Exercise: Render every line of the material below as a numbered list, leaving out any blank lines.

** Begin Data supplied **

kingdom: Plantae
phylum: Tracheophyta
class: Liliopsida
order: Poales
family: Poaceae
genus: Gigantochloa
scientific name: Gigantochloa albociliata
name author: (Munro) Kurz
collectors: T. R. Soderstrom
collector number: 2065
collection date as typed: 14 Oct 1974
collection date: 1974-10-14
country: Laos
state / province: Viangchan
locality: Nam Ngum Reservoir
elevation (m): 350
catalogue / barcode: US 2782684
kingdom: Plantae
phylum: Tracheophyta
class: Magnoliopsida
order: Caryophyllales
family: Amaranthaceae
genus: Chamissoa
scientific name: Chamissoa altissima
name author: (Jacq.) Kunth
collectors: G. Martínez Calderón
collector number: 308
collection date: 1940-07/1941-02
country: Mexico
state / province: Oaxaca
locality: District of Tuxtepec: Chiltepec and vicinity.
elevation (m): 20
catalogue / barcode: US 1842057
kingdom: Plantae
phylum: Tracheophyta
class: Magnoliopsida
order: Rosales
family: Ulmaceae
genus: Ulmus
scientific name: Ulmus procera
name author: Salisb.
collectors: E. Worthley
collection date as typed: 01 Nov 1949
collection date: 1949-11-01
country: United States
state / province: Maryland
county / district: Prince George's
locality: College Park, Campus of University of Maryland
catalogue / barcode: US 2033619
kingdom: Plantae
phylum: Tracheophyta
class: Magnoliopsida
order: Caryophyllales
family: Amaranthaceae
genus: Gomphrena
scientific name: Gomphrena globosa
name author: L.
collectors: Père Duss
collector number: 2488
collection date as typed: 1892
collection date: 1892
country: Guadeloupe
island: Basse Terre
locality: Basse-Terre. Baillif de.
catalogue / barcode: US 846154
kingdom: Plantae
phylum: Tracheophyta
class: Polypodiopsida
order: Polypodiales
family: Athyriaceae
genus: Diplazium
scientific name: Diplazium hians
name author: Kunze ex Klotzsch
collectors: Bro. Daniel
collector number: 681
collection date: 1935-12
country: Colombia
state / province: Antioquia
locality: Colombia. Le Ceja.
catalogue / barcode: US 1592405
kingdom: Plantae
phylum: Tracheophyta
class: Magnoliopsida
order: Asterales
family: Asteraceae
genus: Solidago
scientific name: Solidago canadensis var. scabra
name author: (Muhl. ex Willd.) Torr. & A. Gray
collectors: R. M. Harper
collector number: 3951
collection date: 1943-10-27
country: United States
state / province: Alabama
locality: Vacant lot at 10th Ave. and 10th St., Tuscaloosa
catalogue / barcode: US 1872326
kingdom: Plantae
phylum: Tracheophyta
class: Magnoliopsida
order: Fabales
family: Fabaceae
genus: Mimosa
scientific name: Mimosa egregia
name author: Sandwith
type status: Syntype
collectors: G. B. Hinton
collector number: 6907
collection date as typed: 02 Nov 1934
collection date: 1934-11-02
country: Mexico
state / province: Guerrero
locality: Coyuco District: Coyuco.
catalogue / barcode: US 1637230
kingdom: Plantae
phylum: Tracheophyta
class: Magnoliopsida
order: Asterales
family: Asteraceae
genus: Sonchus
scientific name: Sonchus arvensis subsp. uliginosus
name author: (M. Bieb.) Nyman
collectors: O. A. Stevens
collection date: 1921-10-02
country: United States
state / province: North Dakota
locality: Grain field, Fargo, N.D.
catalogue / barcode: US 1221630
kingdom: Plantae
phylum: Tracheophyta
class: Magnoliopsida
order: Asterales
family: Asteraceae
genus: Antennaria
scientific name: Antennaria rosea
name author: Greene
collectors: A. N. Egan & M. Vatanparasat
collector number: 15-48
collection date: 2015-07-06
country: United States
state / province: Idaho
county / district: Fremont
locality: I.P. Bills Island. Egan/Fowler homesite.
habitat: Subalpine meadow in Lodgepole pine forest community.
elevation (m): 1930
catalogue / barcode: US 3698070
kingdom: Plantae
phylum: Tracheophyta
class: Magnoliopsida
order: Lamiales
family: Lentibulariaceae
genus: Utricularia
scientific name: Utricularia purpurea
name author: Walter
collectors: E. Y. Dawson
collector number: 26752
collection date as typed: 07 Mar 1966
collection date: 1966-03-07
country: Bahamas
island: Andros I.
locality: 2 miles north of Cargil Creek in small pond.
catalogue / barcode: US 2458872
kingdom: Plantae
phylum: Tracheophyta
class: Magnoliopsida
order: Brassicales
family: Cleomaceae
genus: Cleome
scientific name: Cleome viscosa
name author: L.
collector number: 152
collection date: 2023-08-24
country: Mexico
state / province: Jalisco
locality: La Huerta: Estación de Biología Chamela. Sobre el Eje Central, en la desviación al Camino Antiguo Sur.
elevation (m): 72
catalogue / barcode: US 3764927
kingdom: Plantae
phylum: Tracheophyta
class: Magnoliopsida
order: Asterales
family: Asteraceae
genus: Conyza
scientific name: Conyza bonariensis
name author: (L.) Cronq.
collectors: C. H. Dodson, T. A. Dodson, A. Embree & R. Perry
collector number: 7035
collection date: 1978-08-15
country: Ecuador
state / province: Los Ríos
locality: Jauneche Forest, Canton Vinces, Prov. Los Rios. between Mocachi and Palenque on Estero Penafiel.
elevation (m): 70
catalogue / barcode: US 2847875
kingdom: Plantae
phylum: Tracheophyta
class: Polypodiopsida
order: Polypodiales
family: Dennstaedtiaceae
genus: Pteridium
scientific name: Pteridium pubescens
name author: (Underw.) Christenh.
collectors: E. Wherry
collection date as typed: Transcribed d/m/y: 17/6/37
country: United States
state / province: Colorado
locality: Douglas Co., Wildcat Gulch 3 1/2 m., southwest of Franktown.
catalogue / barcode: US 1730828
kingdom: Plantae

** End Data supplied **

Exercise response:
1. kingdom: Plantae
2. phylum: Tracheophyta
3. class: Liliopsida
4. order: Poales
5. family: Poaceae
6. genus: Gigantochloa
7. scientific name: Gigantochloa albociliata
8. name author: (Munro) Kurz
9. collectors: T. R. Soderstrom
10. collector number: 2065
11. collection date as typed: 14 Oct 1974
12. collection date: 1974-10-14
13. country: Laos
14. state / province: Viangchan
15. locality: Nam Ngum Reservoir
16. elevation (m): 350
17. catalogue / barcode: US 2782684
18. kingdom: Plantae
19. phylum: Tracheophyta
20. class: Magnoliopsida
21. order: Caryophyllales
22. family: Amaranthaceae
23. genus: Chamissoa
24. scientific name: Chamissoa altissima
25. name author: (Jacq.) Kunth
26. collectors: G. Martínez Calderón
27. collector number: 308
28. collection date: 1940-07/1941-02
29. country: Mexico
30. state / province: Oaxaca
31. locality: District of Tuxtepec: Chiltepec and vicinity.
32. elevation (m): 20
33. catalogue / barcode: US 1842057
34. kingdom: Plantae
35. phylum: Tracheophyta
36. class: Magnoliopsida
37. order: Rosales
38. family: Ulmaceae
39. genus: Ulmus
40. scientific name: Ulmus procera
41. name author: Salisb.
42. collectors: E. Worthley
43. collection date as typed: 01 Nov 1949
44. collection date: 1949-11-01
45. country: United States
46. state / province: Maryland
47. county / district: Prince George's
48. locality: College Park, Campus of University of Maryland
49. catalogue / barcode: US 2033619
50. kingdom: Plantae
51. phylum: Tracheophyta
52. class: Magnoliopsida
53. order: Caryophyllales
54. family: Amaranthaceae
55. genus: Gomphrena
56. scientific name: Gomphrena globosa
57. name author: L.
58. collectors: Père Duss
59. collector number: 2488
60. collection date as typed: 1892
61. collection date: 1892
62. country: Guadeloupe
63. island: Basse Terre
64. locality: Basse-Terre. Baillif de.
65. catalogue / barcode: US 846154
66. kingdom: Plantae
67. phylum: Tracheophyta
68. class: Polypodiopsida
69. order: Polypodiales
70. family: Athyriaceae
71. genus: Diplazium
72. scientific name: Diplazium hians
73. name author: Kunze ex Klotzsch
74. collectors: Bro. Daniel
75. collector number: 681
76. collection date: 1935-12
77. country: Colombia
78. state / province: Antioquia
79. locality: Colombia. Le Ceja.
80. catalogue / barcode: US 1592405
81. kingdom: Plantae
82. phylum: Tracheophyta
83. class: Magnoliopsida
84. order: Asterales
85. family: Asteraceae
86. genus: Solidago
87. scientific name: Solidago canadensis var. scabra
88. name author: (Muhl. ex Willd.) Torr. & A. Gray
89. collectors: R. M. Harper
90. collector number: 3951
91. collection date: 1943-10-27
92. country: United States
93. state / province: Alabama
94. locality: Vacant lot at 10th Ave. and 10th St., Tuscaloosa
95. catalogue / barcode: US 1872326
96. kingdom: Plantae
97. phylum: Tracheophyta
98. class: Magnoliopsida
99. order: Fabales
100. family: Fabaceae
101. genus: Mimosa
102. scientific name: Mimosa egregia
103. name author: Sandwith
104. type status: Syntype
105. collectors: G. B. Hinton
106. collector number: 6907
107. collection date as typed: 02 Nov 1934
108. collection date: 1934-11-02
109. country: Mexico
110. state / province: Guerrero
111. locality: Coyuco District: Coyuco.
112. catalogue / barcode: US 1637230
113. kingdom: Plantae
114. phylum: Tracheophyta
115. class: Magnoliopsida
116. order: Asterales
117. family: Asteraceae
118. genus: Sonchus
119. scientific name: Sonchus arvensis subsp. uliginosus
120. name author: (M. Bieb.) Nyman
121. collectors: O. A. Stevens
122. collection date: 1921-10-02
123. country: United States
124. state / province: North Dakota
125. locality: Grain field, Fargo, N.D.
126. catalogue / barcode: US 1221630
127. kingdom: Plantae
128. phylum: Tracheophyta
129. class: Magnoliopsida
130. order: Asterales
131. family: Asteraceae
132. genus: Antennaria
133. scientific name: Antennaria rosea
134. name author: Greene
135. collectors: A. N. Egan & M. Vatanparasat
136. collector number: 15-48
137. collection date: 2015-07-06
138. country: United States
139. state / province: Idaho
140. county / district: Fremont
141. locality: I.P. Bills Island. Egan/Fowler homesite.
142. habitat: Subalpine meadow in Lodgepole pine forest community.
143. elevation (m): 1930
144. catalogue / barcode: US 3698070
145. kingdom: Plantae
146. phylum: Tracheophyta
147. class: Magnoliopsida
148. order: Lamiales
149. family: Lentibulariaceae
150. genus: Utricularia
151. scientific name: Utricularia purpurea
152. name author: Walter
153. collectors: E. Y. Dawson
154. collector number: 26752
155. collection date as typed: 07 Mar 1966
156. collection date: 1966-03-07
157. country: Bahamas
158. island: Andros I.
159. locality: 2 miles north of Cargil Creek in small pond.
160. catalogue / barcode: US 2458872
161. kingdom: Plantae
162. phylum: Tracheophyta
163. class: Magnoliopsida
164. order: Brassicales
165. family: Cleomaceae
166. genus: Cleome
167. scientific name: Cleome viscosa
168. name author: L.
169. collector number: 152
170. collection date: 2023-08-24
171. country: Mexico
172. state / province: Jalisco
173. locality: La Huerta: Estación de Biología Chamela. Sobre el Eje Central, en la desviación al Camino Antiguo Sur.
174. elevation (m): 72
175. catalogue / barcode: US 3764927
176. kingdom: Plantae
177. phylum: Tracheophyta
178. class: Magnoliopsida
179. order: Asterales
180. family: Asteraceae
181. genus: Conyza
182. scientific name: Conyza bonariensis
183. name author: (L.) Cronq.
184. collectors: C. H. Dodson, T. A. Dodson, A. Embree & R. Perry
185. collector number: 7035
186. collection date: 1978-08-15
187. country: Ecuador
188. state / province: Los Ríos
189. locality: Jauneche Forest, Canton Vinces, Prov. Los Rios. between Mocachi and Palenque on Estero Penafiel.
190. elevation (m): 70
191. catalogue / barcode: US 2847875
192. kingdom: Plantae
193. phylum: Tracheophyta
194. class: Polypodiopsida
195. order: Polypodiales
196. family: Dennstaedtiaceae
197. genus: Pteridium
198. scientific name: Pteridium pubescens
199. name author: (Underw.) Christenh.
200. collectors: E. Wherry
201. collection date as typed: Transcribed d/m/y: 17/6/37
202. country: United States
203. state / province: Colorado
204. locality: Douglas Co., Wildcat Gulch 3 1/2 m., southwest of Franktown.
205. catalogue / barcode: US 1730828
206. kingdom: Plantae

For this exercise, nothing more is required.